Oral Presentation Australia and New Zealand Society for Extracellular Vesicles Conference 2025

Effect of glucoraphanin on the abundance of Nrf2-regulated genes within circulating small extracellular vesicles: a pilot dietary intervention (127252)

Nishantika Mitra 1 , Mark H. Vickers 1 , Fiona E. Lithander 1 , Anastasiia Artuyants 2 , Cherie Blenkiron 2 , Meika Foster 3 , Hui Hui Phua 1 , Chris Pook 1 , Zeke Wang 1 , Richard F. Mithen 1 , Farha Ramzan 1
  1. Liggins Institute, Auckland University, Auckland, New Zealand
  2. Molecular Medicine and Pathology, Auckland University, Auckland, New Zealand
  3. Edible Research, Auckland, New Zealand

Aims: Cruciferous vegetables such as broccoli accumulate glucoraphanin, hydrolysed to sulforaphane, which activates antioxidant genes via nuclear factor erythroid 2-related factor 2 (nrf2), alleviating age-related diseases. However, sulforaphane’s rapid absorption and excretion raise questions about its impact on peripheral tissues. This study hypothesised that sulforaphane exerts protective effects via extracellular vesicles (EVs) and examined nrf2-induced antioxidant genes within plasma-derived EVs following consumption of glucoraphanin-rich broccoli soup.

Methods: Blood and urine samples were collected from 9 adults, participating in a two-arm, single-blinded, randomised crossover trial consuming glucoraphanin-rich broccoli soup (Intervention) and glucoraphanin-free vegetable soup (Control). Plasma-EVs (n=72; 9 participants × 2 conditions × 4 timepoints) were isolated by size exclusion chromatography, characterised by nanoparticle tracking analysis, transmission electron microscopy, and western blotting. EV mRNA was quantified via quantitative PCR; urine samples (n=126; 9 participants × 2 conditions × 7 timepoints) were analysed for sulforaphane pharmacokinetics using Liquid Chromatography-Mass Spectrometry.

Results: Mean EV particle concentration was 3.12E+11 ± 6.36E+10 (Intervention) and 3.23E+11 ± 7.66E+10 particles/mL (Control); EV protein concentration was 0.10 ± 0.01 µg/µL in both groups.
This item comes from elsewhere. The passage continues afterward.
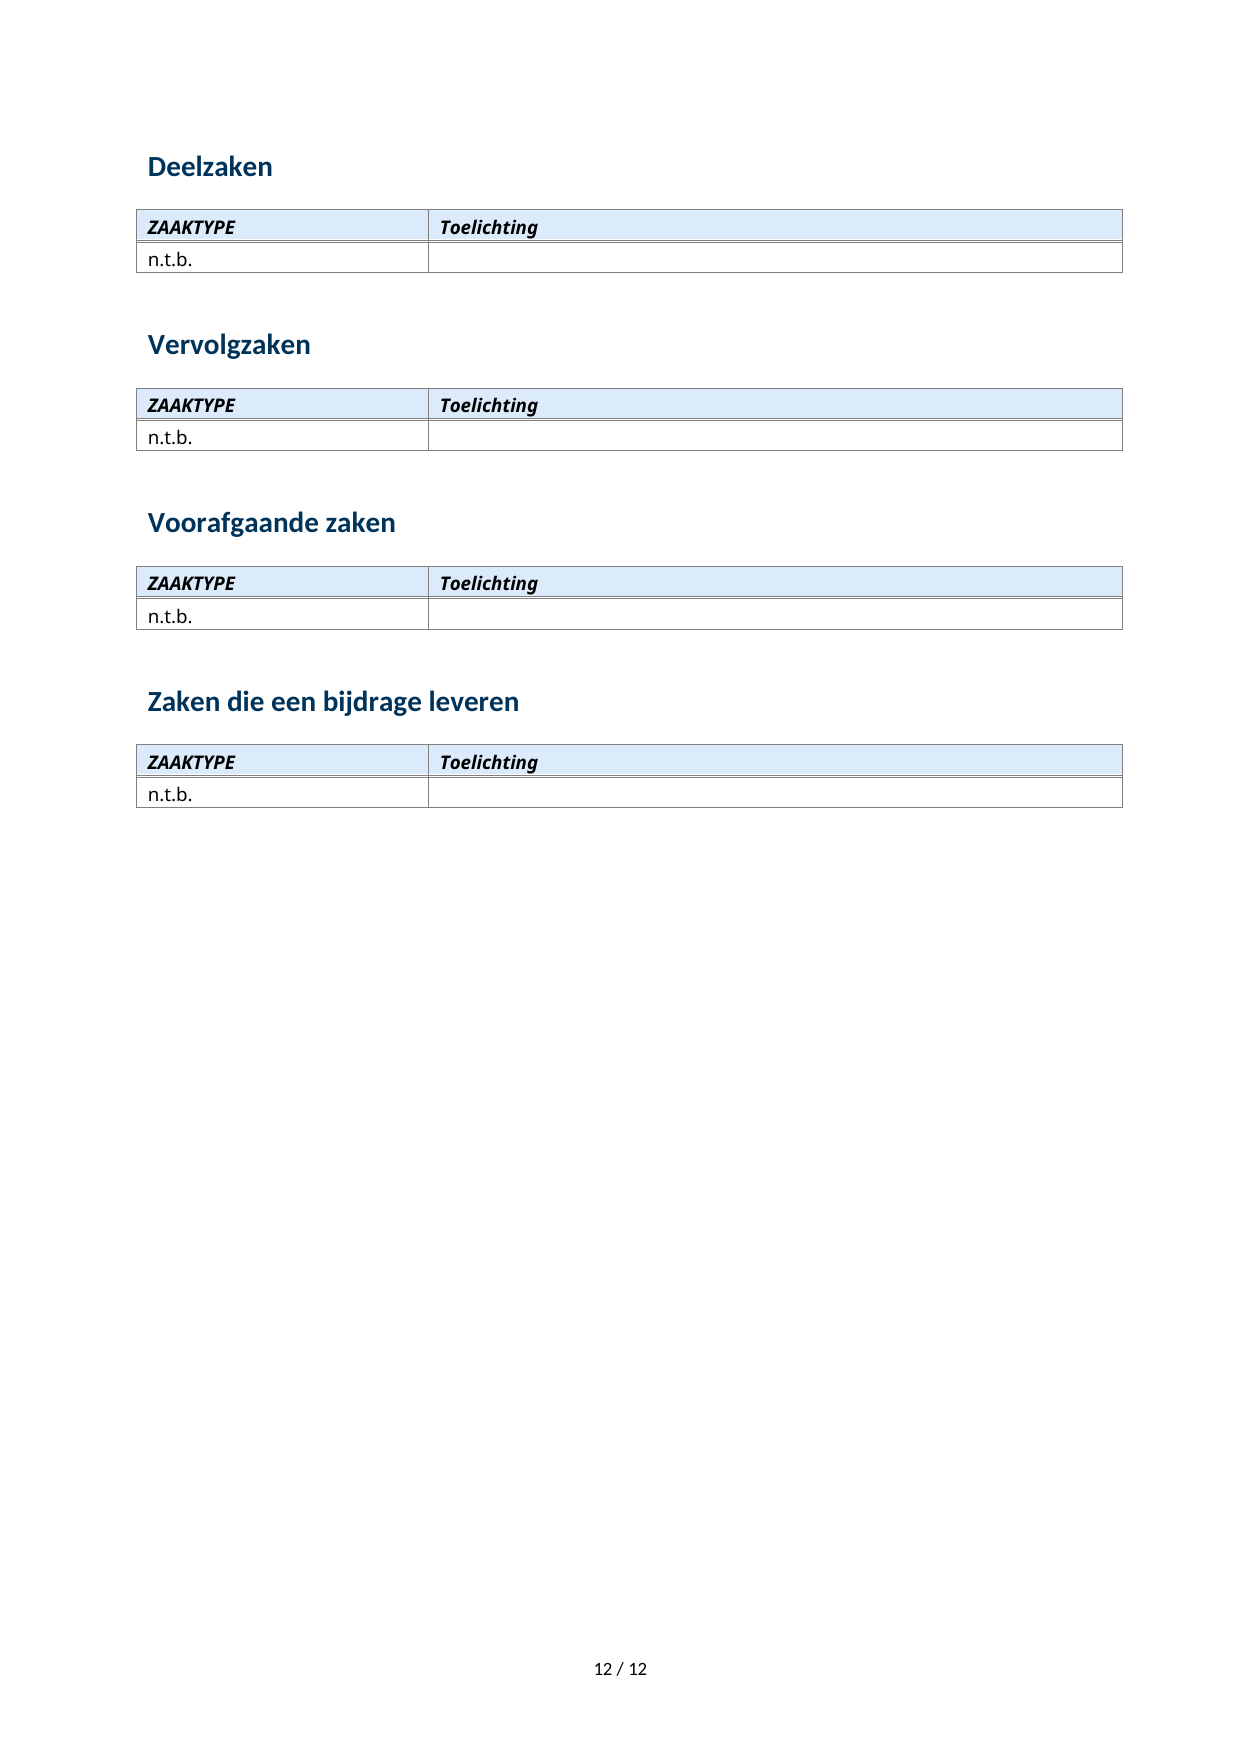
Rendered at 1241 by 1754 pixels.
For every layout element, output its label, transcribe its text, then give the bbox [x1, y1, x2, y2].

Western blotting confirmed enrichment of EV marker CD9. Mean RNA concentration was 36.10 ng/µL (Intervention) and 33.49 ng/µL (Control). While sulforaphane was detected in urine following Intervention (p<0.001), there were no differences in mRNA abundance within EVs, for the quantifiable genes (AKR1C3, SOD1, GSTP1, GPX1, CD36).

Conclusion: Urinary sulforaphane profiling confirmed the Intervention’s efficacy; however, the genes examined were unaltered within EVs. Further work is needed to understand how dietary sulforaphane mediates its ascribed health benefits.